• _Testo citato_
====
Si scrive Paragon ma si legge coerenza, dedizione alla causa, abnegazione.
Gli alfieri del true metal teutonico puro come l’acqua di montagna, caldo come le fiamme dell’inferno e immacolato come la Vergine Maria, tornano sul mercato come sempre a modo loro, in sordina, senza proclami o strambe strategie di marketing che tanto vanno di moda oggi.
I veterani defender, dopo una carriera quasi trentennale dedita alla causa della sacra fiamma del vero metallo a distanza di tre anni dal sufficiente Hell Beyond Hell piazzano sul mercato la loro dodicesima mina antiuomo che prende il nome Controlled Demolition, che già dal nome è tutto un programma.

Cosa aspettarci da questa nuova fatica degli amburghesi? Beh, tutto molto semplice, dieci martellate di acciaio sulla nuca senza compromessi o contaminazioni di sorta, ignoranza dall’inizio alla fine, una pioggia di riff taglienti e scintillanti come se si fosse entrati in una fabbrica di ferro, condito da un ottima produzione metallurgica che unisce tutto insieme creando cinquanta minuti di assalto frontale senza precedenti che ti fa tornare indietro nel tempo senza che manco te ne accorgi.
====
[Record estratti da una raccolta]
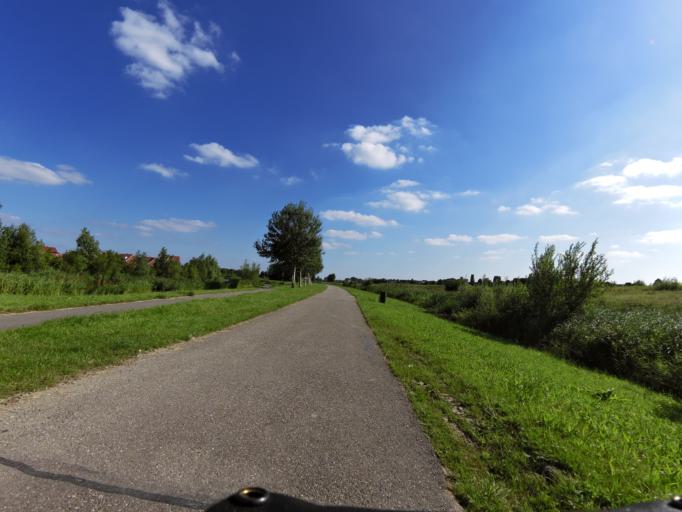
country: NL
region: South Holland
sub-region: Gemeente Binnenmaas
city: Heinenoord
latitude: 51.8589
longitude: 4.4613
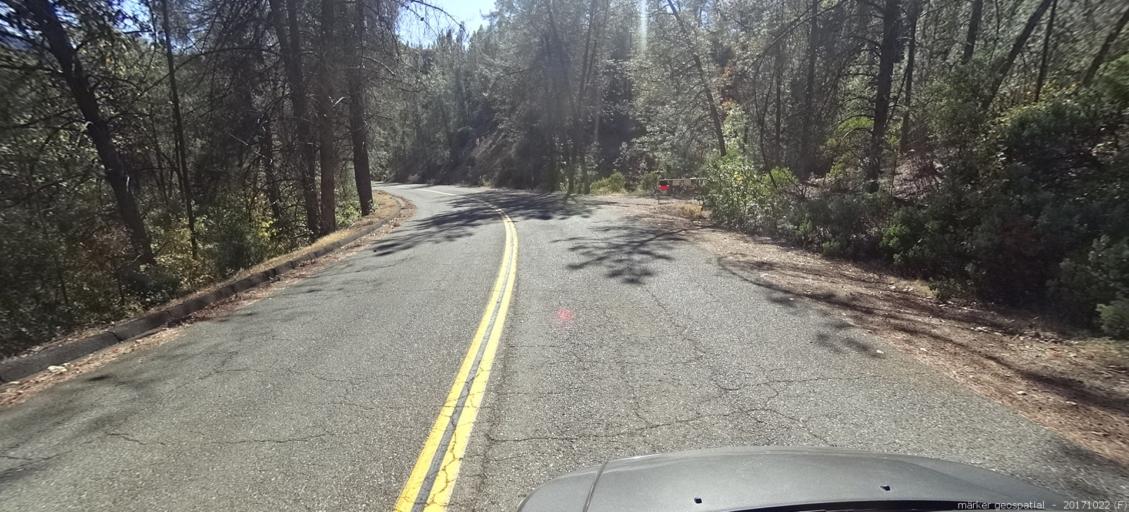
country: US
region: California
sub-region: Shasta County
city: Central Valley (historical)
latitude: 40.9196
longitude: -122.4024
====
• _Compiti_
1. Secondo la recensione, quale album dei Paragon era uscito tre anni prima di Controlled Demolition?
2. Riporta dalla recensione il passo che comincia con le parole contenenti "Si scrive Paragon" e termina con "tutto un programma.".
3. Quali qualità, secondo la recensione, si leggono nel nome Paragon?
L'elenco proviene da una fonte diversa.

• _Risposte_
1. Hell Beyond Hell.

2.
Si scrive Paragon ma si legge coerenza, dedizione alla causa, abnegazione.
Gli alfieri del true metal teutonico puro come l’acqua di montagna, caldo come le fiamme dell’inferno e immacolato come la Vergine Maria, tornano sul mercato come sempre a modo loro, in sordina, senza proclami o strambe strategie di marketing che tanto vanno di moda oggi.
I veterani defender, dopo una carriera quasi trentennale dedita alla causa della sacra fiamma del vero metallo a distanza di tre anni dal sufficiente Hell Beyond Hell piazzano sul mercato la loro dodicesima mina antiuomo che prende il nome Controlled Demolition, che già dal nome è tutto un programma.

3. Coerenza, dedizione alla causa, abnegazione.